Wednesday, June 21, 2006

who moved my cheese? the age old question of quality versus quantity is much more of a reality when you're faced with making decisions that actually affect, amazingly enough, quality and quantity. for example, at my father's flute factory you could either increase the base wage to improve quality or decrease the base wage but offer higher incentives to create quantity -- applied to the factory line workers, of course.

the problem is that the more you paid on flute parts made, the more chance there is that those flute parts are hastily, and shoddily, created. it was like an economics class come to life. increase commission on each piece made, get quantity, decrease quality. increase base pay, decrease commission equals better quality flute parts but also lazier workers. finding that happy medium was the challenge in running a factory floor. it was always about balancing efficiency with quality.

i think, as you head out into the working world, people figure out if they're cut out for one of two things. there are the types of people who can take a single task (or a few tasks) and be content to hone those tasks to perfection. they hammer away until they can be as efficient as possible. each minute of each day can be carefully coordinated to yield the most product. the other type of person finds no innate joy in constantly trying to beat previously established benchmarks for efficiency. they'd rather try to help the whole be efficient, as opposed to actually challenge themselves to be individually more efficient.

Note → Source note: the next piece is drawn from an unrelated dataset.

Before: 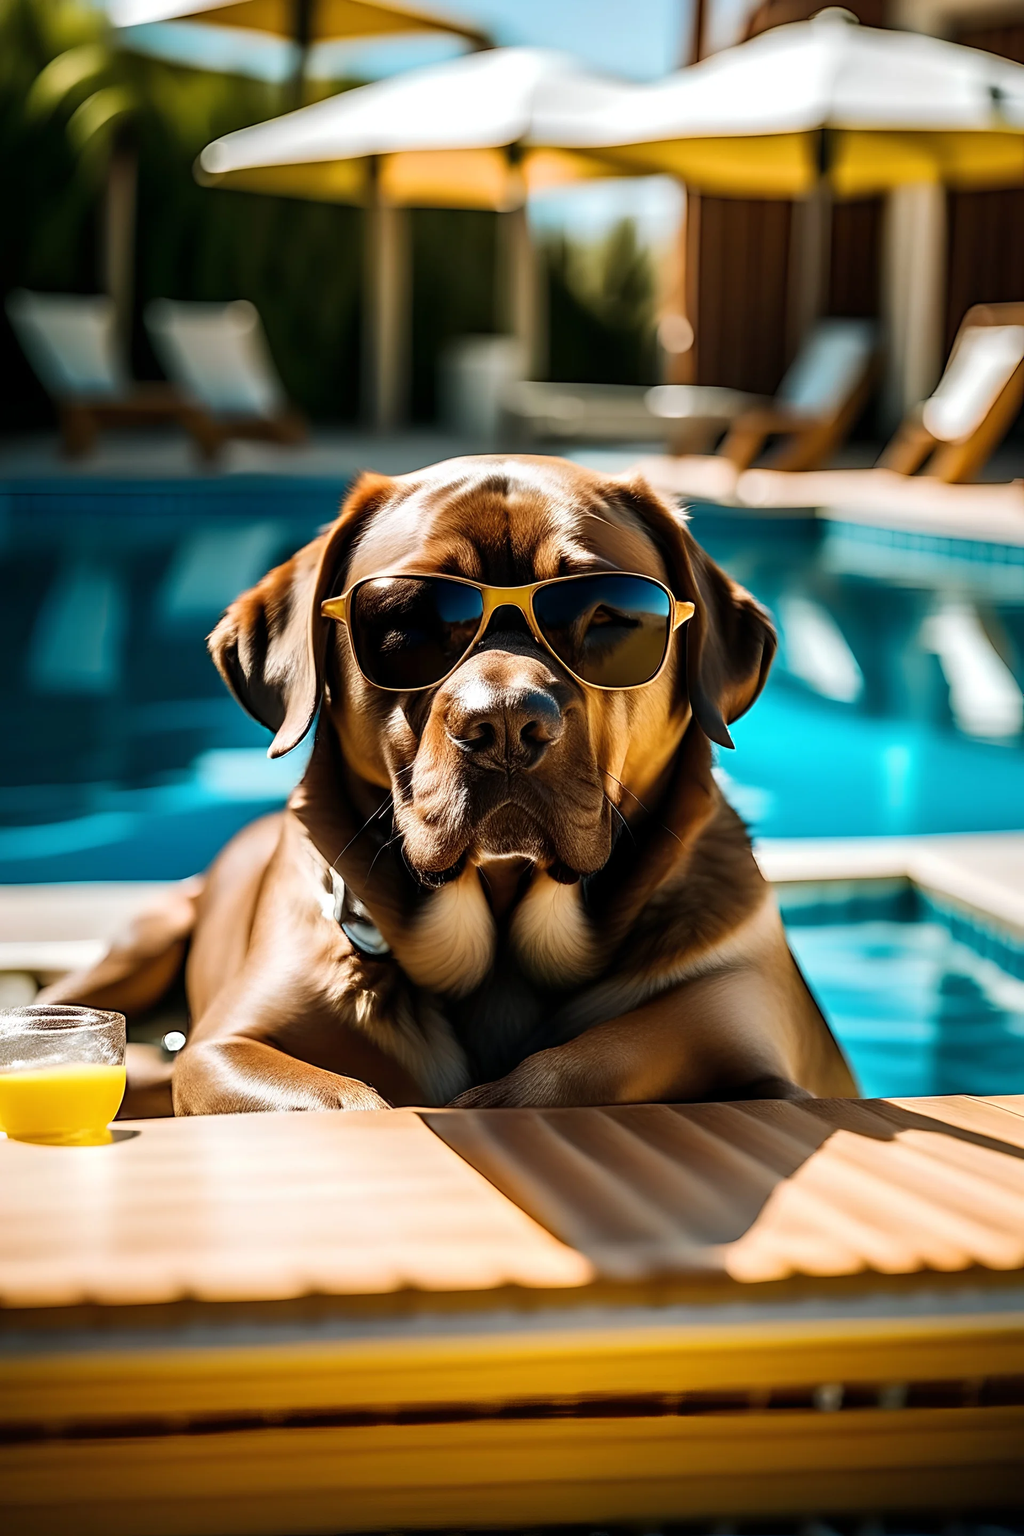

the comparison i have to make here is between worker ants, and um, manager ants? worker ants are happy toiling away day after day doing the exact same thing, but perhaps better each time. the manager ant want to be faced with different problems each day. they want efficiency challenges that aren't repetitive by nature; perhaps involving figuring out how to get around a leaf to the target object one day and then how to prevent worker ants from wandering into chemical traps the next.

bees might work better as an insect parallel. i'm not sure. it's late. regardless of the analogy, i'm clearly of the latter persuasion. i can't make myself be more efficient each day just to become a better worker. at a certain point i just decide "okay, this is as efficient as i want to be. i'm done here. 80% efficiency is darn good enough." i'm not sure this is the best of attitudes to have in a work environment. you really have to admire the people who can sit there, put their heads down, and grind it out. the peopel who are, you know, not me.